(YOUR INSTRUCTIONS)
Please reproduce the records from their first line through the line containing "לכל אתר ואתר.", including both, with every line unchanged.

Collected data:
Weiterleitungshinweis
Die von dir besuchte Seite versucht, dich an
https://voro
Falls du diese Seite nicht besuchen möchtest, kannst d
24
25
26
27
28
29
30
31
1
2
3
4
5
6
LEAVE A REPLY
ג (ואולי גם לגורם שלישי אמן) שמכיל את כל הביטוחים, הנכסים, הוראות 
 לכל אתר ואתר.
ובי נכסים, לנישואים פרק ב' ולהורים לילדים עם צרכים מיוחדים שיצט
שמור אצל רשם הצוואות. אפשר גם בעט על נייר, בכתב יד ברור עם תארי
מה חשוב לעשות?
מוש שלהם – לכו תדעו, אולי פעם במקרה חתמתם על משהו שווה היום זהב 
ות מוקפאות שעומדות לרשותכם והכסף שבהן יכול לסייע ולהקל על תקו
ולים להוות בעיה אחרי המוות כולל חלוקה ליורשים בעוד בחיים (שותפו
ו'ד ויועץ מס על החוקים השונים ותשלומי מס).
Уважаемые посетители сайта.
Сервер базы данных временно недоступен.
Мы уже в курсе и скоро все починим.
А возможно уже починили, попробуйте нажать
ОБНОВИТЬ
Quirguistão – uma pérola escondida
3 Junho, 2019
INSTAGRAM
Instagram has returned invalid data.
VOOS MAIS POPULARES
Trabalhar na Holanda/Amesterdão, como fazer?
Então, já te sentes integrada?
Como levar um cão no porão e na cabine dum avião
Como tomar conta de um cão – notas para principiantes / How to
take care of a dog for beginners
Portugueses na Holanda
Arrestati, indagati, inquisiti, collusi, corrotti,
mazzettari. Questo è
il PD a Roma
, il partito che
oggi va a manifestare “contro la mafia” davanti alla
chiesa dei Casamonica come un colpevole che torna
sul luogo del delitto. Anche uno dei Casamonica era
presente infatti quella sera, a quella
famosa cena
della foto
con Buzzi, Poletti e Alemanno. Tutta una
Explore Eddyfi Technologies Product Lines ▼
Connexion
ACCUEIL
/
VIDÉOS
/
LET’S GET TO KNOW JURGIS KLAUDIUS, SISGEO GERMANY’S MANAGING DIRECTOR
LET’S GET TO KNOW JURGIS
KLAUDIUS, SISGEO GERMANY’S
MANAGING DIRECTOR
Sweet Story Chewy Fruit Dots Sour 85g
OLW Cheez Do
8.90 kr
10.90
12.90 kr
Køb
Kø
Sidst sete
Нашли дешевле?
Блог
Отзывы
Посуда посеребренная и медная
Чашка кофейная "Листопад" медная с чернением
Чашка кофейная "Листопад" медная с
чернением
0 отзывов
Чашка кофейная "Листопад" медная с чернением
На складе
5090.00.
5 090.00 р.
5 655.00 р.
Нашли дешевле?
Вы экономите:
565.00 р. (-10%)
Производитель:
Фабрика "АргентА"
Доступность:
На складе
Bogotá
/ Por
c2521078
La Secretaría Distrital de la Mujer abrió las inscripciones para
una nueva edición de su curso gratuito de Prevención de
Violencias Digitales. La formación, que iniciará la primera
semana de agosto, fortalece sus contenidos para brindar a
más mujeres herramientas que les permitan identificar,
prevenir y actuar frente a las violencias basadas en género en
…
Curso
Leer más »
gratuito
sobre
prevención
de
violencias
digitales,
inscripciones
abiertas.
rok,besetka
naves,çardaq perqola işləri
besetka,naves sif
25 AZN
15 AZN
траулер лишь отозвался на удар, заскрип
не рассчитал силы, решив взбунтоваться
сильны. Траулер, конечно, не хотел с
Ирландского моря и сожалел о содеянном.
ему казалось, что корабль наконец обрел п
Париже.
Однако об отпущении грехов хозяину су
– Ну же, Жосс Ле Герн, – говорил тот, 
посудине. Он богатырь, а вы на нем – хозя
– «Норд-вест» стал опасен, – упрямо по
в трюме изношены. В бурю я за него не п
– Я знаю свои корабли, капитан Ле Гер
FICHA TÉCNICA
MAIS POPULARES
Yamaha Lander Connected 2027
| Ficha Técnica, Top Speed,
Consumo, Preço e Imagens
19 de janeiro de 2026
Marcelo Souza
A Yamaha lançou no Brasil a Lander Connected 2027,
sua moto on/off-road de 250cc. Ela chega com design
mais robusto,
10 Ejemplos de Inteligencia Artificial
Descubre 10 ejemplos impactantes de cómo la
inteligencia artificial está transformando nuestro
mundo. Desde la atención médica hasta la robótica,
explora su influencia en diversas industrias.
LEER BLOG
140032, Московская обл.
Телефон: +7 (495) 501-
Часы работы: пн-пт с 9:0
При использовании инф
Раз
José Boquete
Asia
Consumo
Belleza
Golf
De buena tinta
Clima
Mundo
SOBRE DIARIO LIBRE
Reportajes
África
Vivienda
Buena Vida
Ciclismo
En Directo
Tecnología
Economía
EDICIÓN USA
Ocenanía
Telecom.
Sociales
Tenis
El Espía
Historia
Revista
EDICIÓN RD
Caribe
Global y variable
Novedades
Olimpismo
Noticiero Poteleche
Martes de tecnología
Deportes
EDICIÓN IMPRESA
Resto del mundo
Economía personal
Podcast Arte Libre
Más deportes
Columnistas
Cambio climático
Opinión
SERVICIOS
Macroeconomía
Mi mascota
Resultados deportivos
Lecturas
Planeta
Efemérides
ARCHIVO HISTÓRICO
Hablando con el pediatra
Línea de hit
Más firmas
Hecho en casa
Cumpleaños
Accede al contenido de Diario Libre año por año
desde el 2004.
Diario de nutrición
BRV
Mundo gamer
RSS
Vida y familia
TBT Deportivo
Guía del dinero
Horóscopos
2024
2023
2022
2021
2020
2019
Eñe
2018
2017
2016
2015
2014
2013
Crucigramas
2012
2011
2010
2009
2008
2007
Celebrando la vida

(TASK ANSWER)
Weiterleitungshinweis
Die von dir besuchte Seite versucht, dich an
https://voro
Falls du diese Seite nicht besuchen möchtest, kannst d
24
25
26
27
28
29
30
31
1
2
3
4
5
6
LEAVE A REPLY
ג (ואולי גם לגורם שלישי אמן) שמכיל את כל הביטוחים, הנכסים, הוראות 
 לכל אתר ואתר.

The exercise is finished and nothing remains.